A loosely stacked lamellar membrane of irregular MoS2 flakes for ultrahigh water and organics permeation

Abstract

Two-dimensional (2D) lamellar membranes with fast molecular transfer and precise sieving hold great promise for a wide range of separation applications. However, existing transfer channels are horizontally arrayed with long and tortuous in-plane paths, leading to high flow resistance and hence limited molecular permeance. Herein, we report a loosely stacked lamellar membrane with fastigiated channels using rigid and irregular molybdenum disulfide (MoS₂) flakes as building blocks. Through filtration, MoS₂ flakes stack in a disordered manner and construct hierarchical transfer channels: narrow gaps (∼1.8 nm) at the contacting edges of flakes and large cavities (∼8.3 nm) among stacked flakes.

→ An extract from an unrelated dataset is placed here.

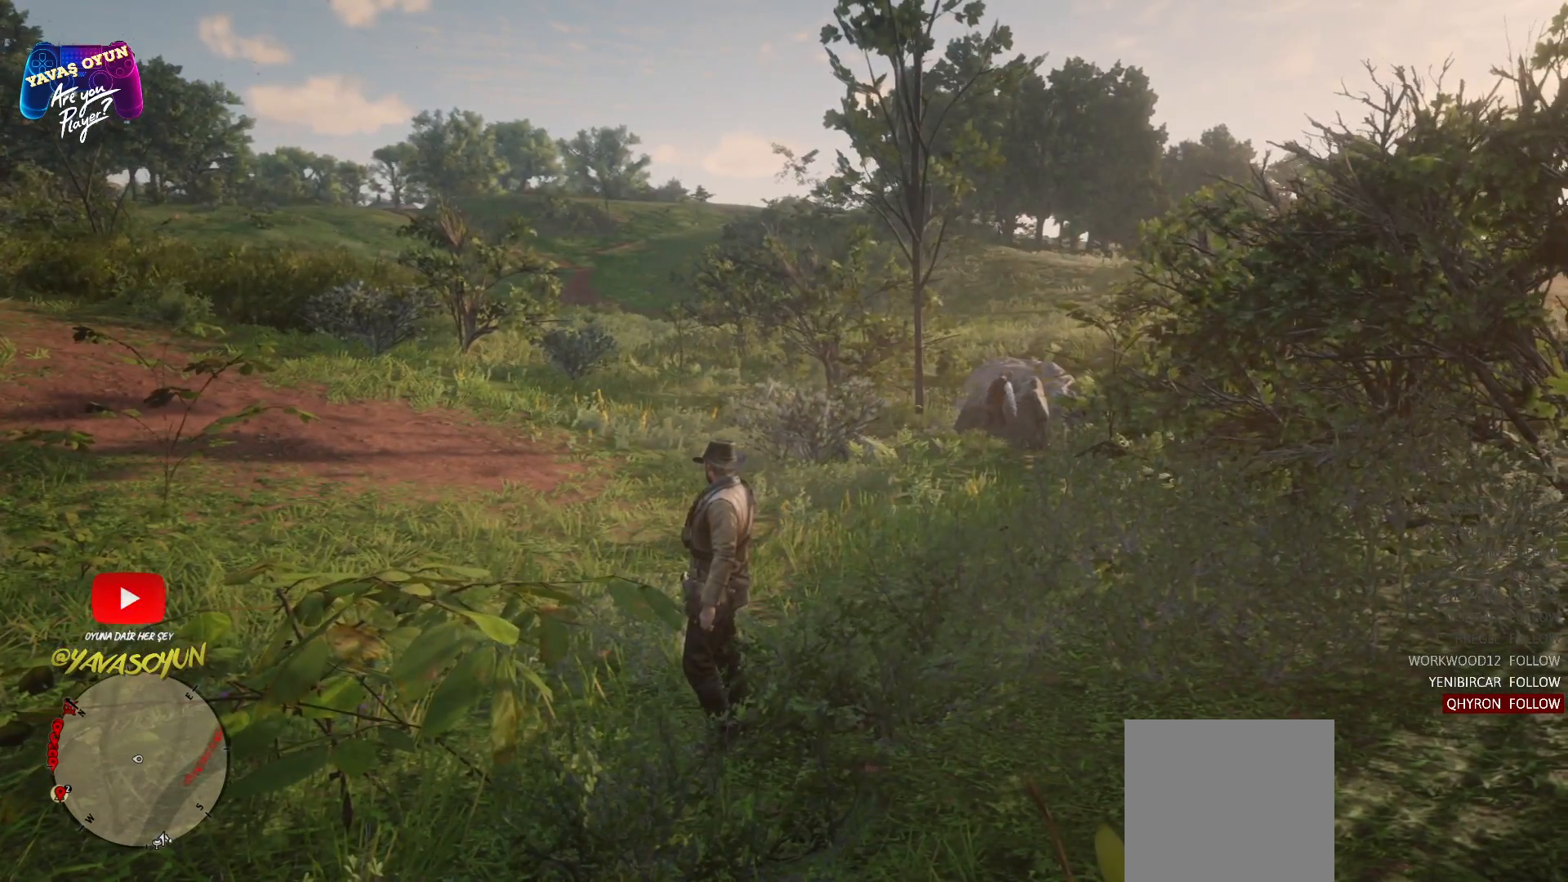
{"buttons": [], "left_stick": "center", "right_stick": "center", "events": []}
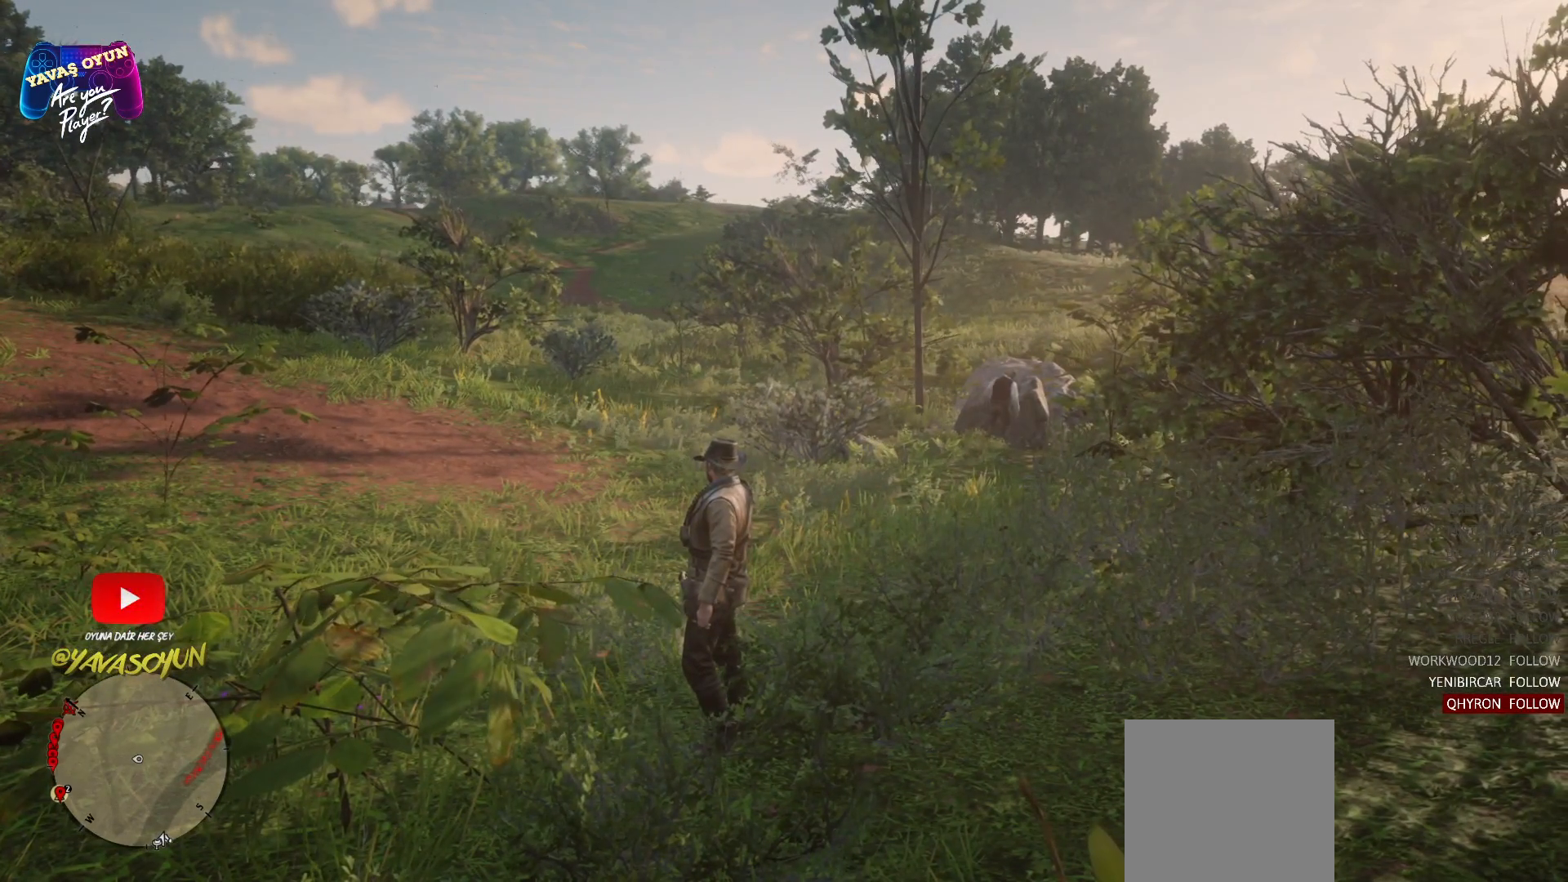
{"buttons": [], "left_stick": "center", "right_stick": "center", "events": []}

The large cavities work as low-barrier channels and result in ultrafast molecular permeation: over 1430 and 5000 L m⁻² h⁻¹ bar⁻¹ for water and organics, respectively. However, the narrow gaps afford excellent dye rejection: over 90% for dyes with a size of above 1.9 nm. Dynamic simulation demonstrates that the flow resistance of fastigiated channels is much lower than that of horizontal channels. Furthermore, the corresponding model equation is established for describing molecular transfer in such channels. In addition, the membrane exhibits adequate structural stability under ultrasonication and acid or alkali environments, guaranteeing potential for long-term operation.